Among the entries that follow, the required portion opens with the line containing "include major new" and closes with the line containing "Barloewen, head of". Give that portion again exactly, and nothing else.
+++ DATA FOR THIS TASK +++
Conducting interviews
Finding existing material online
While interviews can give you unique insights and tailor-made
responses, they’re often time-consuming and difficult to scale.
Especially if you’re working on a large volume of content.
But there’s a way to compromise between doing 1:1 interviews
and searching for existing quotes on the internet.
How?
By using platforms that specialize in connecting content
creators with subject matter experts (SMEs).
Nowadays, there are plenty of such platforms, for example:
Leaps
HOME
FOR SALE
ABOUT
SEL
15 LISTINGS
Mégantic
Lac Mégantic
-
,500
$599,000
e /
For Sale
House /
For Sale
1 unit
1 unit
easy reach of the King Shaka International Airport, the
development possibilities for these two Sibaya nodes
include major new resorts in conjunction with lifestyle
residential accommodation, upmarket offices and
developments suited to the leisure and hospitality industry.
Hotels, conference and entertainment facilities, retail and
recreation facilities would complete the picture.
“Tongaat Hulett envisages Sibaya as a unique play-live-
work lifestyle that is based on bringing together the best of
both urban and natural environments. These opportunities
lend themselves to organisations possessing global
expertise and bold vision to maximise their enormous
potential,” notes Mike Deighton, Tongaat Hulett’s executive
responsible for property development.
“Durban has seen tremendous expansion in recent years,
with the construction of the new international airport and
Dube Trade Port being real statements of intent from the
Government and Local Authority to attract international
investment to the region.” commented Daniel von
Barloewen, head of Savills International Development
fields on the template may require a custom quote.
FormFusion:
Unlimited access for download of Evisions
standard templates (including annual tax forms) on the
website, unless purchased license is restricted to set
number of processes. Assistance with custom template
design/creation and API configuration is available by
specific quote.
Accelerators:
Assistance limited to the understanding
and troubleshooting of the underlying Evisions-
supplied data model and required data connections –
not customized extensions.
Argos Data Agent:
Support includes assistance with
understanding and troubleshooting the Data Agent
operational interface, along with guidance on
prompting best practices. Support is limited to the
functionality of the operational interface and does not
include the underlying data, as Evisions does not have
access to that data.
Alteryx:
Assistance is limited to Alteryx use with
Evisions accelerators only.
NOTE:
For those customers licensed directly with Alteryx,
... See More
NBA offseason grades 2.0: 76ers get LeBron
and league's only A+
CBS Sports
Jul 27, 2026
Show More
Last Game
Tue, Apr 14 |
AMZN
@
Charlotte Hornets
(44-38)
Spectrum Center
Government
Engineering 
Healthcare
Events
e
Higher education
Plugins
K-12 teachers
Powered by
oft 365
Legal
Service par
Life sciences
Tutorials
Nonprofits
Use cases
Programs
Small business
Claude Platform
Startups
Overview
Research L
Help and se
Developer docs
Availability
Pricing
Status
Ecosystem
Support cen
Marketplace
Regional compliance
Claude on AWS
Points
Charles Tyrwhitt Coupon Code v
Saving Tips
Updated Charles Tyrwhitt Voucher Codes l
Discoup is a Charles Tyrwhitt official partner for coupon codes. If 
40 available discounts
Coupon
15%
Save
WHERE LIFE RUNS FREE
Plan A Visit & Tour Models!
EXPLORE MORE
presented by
+++
▸ **SOLUTION FOR THIS EXERCISE**:
include major new resorts in conjunction with lifestyle
residential accommodation, upmarket offices and
developments suited to the leisure and hospitality industry.
Hotels, conference and entertainment facilities, retail and
recreation facilities would complete the picture.
“Tongaat Hulett envisages Sibaya as a unique play-live-
work lifestyle that is based on bringing together the best of
both urban and natural environments. These opportunities
lend themselves to organisations possessing global
expertise and bold vision to maximise their enormous
potential,” notes Mike Deighton, Tongaat Hulett’s executive
responsible for property development.
“Durban has seen tremendous expansion in recent years,
with the construction of the new international airport and
Dube Trade Port being real statements of intent from the
Government and Local Authority to attract international
investment to the region.” commented Daniel von
Barloewen, head of Savills International Development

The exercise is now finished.